A few weeks ago I was still grasping at any surplus from summer that remained within my reach. Now that we’ve officially changed the clocks and the sun is dipping below the horizon around 5:00PM, I’m switching to fall mode. Waking up to chillier temperatures means that smoothies are giving way to more warming breakfasts, which usually include a hot beverage. While most Americans rely on coffee to get their wheels in motion each morning, I prefer the cacao bean to the coffee bean or even better, skip the beans altogether and brew a fresh cup of chai.

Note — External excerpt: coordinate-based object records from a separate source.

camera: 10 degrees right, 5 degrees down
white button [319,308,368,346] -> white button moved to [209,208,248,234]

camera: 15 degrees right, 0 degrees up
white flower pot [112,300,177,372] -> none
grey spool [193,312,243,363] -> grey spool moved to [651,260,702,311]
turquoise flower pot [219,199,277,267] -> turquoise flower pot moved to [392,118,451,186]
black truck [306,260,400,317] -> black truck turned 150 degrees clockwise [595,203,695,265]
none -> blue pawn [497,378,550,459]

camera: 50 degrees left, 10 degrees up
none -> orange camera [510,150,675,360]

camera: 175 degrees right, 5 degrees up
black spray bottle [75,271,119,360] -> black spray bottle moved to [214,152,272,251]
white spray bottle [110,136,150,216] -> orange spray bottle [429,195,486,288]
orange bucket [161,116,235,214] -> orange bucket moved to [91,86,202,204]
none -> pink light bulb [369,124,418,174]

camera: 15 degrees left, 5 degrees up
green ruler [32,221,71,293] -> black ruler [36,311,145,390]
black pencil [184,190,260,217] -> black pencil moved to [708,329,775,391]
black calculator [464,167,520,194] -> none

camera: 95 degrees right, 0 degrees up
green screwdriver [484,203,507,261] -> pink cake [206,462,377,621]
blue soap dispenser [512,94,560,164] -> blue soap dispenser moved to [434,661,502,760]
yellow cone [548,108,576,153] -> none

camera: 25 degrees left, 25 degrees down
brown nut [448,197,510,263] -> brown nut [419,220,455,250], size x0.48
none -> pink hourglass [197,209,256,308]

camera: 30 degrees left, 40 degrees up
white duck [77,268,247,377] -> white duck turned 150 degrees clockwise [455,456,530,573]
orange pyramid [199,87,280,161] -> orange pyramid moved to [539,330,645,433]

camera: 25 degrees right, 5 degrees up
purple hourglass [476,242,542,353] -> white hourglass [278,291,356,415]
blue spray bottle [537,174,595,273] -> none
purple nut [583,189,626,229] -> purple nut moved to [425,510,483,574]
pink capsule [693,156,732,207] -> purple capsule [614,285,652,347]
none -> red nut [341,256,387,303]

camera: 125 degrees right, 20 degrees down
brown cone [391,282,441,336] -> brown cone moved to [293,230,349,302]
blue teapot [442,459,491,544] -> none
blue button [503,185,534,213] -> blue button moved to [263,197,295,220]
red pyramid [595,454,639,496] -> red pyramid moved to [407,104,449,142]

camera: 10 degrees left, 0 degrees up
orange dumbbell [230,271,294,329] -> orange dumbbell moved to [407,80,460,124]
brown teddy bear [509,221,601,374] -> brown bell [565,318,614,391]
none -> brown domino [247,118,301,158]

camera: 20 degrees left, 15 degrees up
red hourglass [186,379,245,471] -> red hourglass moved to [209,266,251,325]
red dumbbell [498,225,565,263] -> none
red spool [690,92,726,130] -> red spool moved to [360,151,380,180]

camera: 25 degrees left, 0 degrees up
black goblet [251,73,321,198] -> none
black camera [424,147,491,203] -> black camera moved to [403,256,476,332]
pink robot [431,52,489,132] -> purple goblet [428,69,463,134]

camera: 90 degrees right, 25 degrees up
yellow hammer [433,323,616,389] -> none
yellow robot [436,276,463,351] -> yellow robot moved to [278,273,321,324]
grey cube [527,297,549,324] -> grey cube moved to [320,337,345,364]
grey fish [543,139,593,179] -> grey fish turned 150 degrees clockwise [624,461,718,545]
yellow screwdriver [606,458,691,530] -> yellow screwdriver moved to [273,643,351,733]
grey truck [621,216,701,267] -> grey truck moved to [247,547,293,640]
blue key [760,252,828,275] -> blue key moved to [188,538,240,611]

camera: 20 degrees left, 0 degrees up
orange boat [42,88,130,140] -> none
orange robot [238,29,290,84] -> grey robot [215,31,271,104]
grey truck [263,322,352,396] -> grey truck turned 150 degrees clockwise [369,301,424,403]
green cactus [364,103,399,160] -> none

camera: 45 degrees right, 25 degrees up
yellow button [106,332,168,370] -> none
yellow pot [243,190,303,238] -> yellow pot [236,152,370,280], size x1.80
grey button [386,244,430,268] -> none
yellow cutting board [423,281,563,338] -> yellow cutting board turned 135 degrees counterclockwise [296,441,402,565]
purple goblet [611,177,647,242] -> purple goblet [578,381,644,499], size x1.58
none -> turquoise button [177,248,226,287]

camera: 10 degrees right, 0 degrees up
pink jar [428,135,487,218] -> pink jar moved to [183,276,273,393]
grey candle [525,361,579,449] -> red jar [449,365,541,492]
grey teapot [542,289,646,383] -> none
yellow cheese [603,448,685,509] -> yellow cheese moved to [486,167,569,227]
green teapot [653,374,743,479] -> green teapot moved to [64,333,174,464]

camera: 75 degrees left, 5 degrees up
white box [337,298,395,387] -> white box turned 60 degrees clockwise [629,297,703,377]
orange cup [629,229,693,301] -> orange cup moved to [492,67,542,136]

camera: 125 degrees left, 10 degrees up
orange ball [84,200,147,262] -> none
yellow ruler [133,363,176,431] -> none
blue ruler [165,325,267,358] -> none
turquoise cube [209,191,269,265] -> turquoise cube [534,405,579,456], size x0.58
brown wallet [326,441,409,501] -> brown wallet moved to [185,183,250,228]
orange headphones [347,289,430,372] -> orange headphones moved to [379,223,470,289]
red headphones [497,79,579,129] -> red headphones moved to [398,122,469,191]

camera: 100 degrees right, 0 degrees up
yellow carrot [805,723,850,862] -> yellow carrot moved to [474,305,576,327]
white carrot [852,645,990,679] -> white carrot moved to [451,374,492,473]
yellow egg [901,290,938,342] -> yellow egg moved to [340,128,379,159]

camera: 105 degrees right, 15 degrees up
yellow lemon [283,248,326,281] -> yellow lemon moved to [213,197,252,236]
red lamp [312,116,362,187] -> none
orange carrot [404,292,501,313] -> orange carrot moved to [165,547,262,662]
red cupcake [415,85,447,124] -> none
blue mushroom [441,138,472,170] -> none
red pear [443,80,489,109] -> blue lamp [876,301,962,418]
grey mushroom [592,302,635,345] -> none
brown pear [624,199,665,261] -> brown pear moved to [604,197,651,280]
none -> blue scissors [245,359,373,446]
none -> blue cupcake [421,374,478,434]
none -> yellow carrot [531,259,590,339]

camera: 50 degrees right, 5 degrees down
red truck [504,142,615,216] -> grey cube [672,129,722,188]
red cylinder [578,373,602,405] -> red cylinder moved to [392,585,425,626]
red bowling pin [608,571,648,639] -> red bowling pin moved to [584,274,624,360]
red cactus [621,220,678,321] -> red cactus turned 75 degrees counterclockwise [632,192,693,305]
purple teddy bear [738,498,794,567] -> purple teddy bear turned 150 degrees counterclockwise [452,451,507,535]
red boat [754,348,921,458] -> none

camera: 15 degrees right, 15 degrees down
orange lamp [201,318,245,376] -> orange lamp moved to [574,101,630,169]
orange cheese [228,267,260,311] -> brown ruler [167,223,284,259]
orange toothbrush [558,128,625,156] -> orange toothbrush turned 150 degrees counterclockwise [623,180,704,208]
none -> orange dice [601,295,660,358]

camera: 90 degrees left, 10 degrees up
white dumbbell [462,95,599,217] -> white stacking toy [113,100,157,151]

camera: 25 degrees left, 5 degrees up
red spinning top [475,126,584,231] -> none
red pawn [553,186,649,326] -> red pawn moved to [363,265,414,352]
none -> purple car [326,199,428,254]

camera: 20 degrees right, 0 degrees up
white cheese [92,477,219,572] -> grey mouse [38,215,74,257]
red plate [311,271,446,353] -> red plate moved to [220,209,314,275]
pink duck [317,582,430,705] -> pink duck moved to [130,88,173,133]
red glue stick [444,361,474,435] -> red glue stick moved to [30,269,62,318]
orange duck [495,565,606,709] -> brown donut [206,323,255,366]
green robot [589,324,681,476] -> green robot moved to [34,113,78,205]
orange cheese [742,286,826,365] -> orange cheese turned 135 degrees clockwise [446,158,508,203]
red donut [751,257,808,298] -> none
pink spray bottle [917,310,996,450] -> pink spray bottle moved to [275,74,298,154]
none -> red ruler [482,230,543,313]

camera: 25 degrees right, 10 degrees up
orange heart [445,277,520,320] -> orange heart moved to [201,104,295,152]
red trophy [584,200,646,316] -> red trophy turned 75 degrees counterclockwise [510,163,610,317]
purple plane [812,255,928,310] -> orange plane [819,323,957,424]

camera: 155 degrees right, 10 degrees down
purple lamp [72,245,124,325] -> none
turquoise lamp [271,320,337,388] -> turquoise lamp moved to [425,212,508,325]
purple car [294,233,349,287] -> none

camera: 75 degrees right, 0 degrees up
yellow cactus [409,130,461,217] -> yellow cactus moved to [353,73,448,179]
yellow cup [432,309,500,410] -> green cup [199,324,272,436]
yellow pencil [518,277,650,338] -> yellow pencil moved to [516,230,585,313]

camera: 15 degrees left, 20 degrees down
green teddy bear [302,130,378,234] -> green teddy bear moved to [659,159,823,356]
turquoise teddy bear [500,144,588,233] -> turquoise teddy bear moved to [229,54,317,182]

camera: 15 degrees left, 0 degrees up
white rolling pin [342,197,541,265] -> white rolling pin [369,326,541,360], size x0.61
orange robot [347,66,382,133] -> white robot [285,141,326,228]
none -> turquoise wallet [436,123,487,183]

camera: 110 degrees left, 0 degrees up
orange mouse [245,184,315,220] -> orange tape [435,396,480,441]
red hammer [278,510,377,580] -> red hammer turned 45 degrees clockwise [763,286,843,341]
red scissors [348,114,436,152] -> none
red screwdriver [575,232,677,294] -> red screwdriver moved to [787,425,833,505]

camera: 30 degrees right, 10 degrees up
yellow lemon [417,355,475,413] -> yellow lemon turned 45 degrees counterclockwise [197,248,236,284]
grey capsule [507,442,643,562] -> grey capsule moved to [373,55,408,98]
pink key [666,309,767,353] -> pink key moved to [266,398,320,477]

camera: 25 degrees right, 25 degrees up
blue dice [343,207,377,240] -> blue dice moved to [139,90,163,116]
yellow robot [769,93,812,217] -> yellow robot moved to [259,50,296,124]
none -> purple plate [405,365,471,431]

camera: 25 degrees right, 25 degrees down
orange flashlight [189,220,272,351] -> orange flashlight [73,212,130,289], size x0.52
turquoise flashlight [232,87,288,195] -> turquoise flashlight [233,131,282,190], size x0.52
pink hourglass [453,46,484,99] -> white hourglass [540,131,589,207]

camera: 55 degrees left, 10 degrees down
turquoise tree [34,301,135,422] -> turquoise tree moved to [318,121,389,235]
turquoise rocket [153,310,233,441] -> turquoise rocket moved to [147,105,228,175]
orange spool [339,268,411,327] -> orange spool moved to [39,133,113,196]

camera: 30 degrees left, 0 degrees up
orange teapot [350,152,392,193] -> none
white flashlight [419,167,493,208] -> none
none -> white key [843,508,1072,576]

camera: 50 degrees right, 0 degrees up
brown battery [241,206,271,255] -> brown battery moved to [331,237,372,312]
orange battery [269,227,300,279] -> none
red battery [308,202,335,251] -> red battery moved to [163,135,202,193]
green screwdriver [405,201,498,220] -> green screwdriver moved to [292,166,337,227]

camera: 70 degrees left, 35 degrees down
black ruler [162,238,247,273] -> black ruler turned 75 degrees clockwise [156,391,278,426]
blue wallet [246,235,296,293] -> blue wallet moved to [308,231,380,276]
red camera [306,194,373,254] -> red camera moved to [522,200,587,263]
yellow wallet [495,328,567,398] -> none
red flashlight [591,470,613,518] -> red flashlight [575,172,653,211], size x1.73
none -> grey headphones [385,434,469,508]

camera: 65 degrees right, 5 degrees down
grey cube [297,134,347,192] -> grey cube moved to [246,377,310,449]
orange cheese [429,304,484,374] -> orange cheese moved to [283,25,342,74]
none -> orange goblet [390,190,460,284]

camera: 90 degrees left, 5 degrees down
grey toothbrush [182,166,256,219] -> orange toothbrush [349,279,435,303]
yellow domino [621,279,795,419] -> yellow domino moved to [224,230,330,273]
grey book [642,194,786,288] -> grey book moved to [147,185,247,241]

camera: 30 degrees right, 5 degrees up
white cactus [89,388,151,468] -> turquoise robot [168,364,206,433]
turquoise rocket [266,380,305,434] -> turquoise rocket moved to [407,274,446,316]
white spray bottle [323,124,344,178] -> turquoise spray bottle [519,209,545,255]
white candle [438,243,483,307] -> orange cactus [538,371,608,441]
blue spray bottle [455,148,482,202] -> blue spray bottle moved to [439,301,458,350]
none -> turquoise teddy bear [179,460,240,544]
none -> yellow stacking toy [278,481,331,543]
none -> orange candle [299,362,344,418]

Traditional Masala Chai is made with black tea such as Assam. I love the strong flavor of Assam, but I’m not a big fan of the caffeine. Rooibos is a South African tea that is naturally caffeine free with a mild, fruity flavor that pairs well with chai spices.
I have had good results using soy and hemp milk in chai, especially the whiter soy milks such as Silk and Earth Balance. Other soy milk such as Edensoy and Westsoy can sometimes curdle, as can rice milk.The key to brewing a good cup of chai is time. Not the actual prep time, which is not more than 10 minutes, but time to allow the tea and spices to infuse the brew with their flavors. If you’re the type of person who wakes up early, reads the paper and runs a half marathon before heading to work, making chai won’t present any problem. If you’re the jump out of bed and out the door in five minutes type, then you’re probably better off brewing your chai the night before and putting it in a thermos that you can grab as you rush out.
To me, the biggest variable in the flavor of this chai is the ginger. I like the bite that comes from ginger, so I use a 3/4 inch piece. If you prefer a more subtle ginger flavor, then a one inch or smaller piece is your best bet. You could even leave it out altogether, for a very mildly flavored chai.
All that spice does require a good dose of sweetener. Sugar and agave both work, but my preference is Sucanat. Unlike sugar, which is neutral and adds sweetness but no flavor, Sucanat adds a bit of flavor along with the sweetness that complements the spiciness of chai. I don’t recommend stevia. I’ve tried both liquid and powdered stevia and both add an unpleasant aftertaste. No matter which sweetener you end up using, be prepared to use plenty of it.The cinnamon sticks and cardamom can be crushed with the flat side of a chef’s knife, a mallet or if you want to crush your counter along with your spices, a sledgehammer. A fine mesh strainer is essential. Using any other strainer will most likely leave small bits of tea leaves and spices floating in your tea.
If you don’t want to brew a fresh batch every day, you can double or triple the recipe, store it in the refrigerator for several days and heat up a cup at anytime.
Makes one large serving and can be multiplied for the number of additional servings desired.
1-1/3 cups water
1 cinnamon stick, crushed
10 cardamom pods, crushed
10 black peppercorns
1 piece of ginger 1/2”-3/4” long, peeled and sliced
2/3 cup soy or hemp milk
1 teaspoon loose rooibos tea
4-7 teaspoons (more or less) Sucanat or other sweetener
Place water cinnamon, cardamom, cloves, peppercorns and ginger in a saucepan on high heat and bring to a boil.
Add milk, cover and lower heat to simmer for one hour. (Be sure to use a very low temperature or a large pan so the tea doesn’t boil over.)
Remove from heat and add tea. Let steep covered for 10-15 minutes.
Strain tea through a fine mesh strainer. Add sweetener and serve.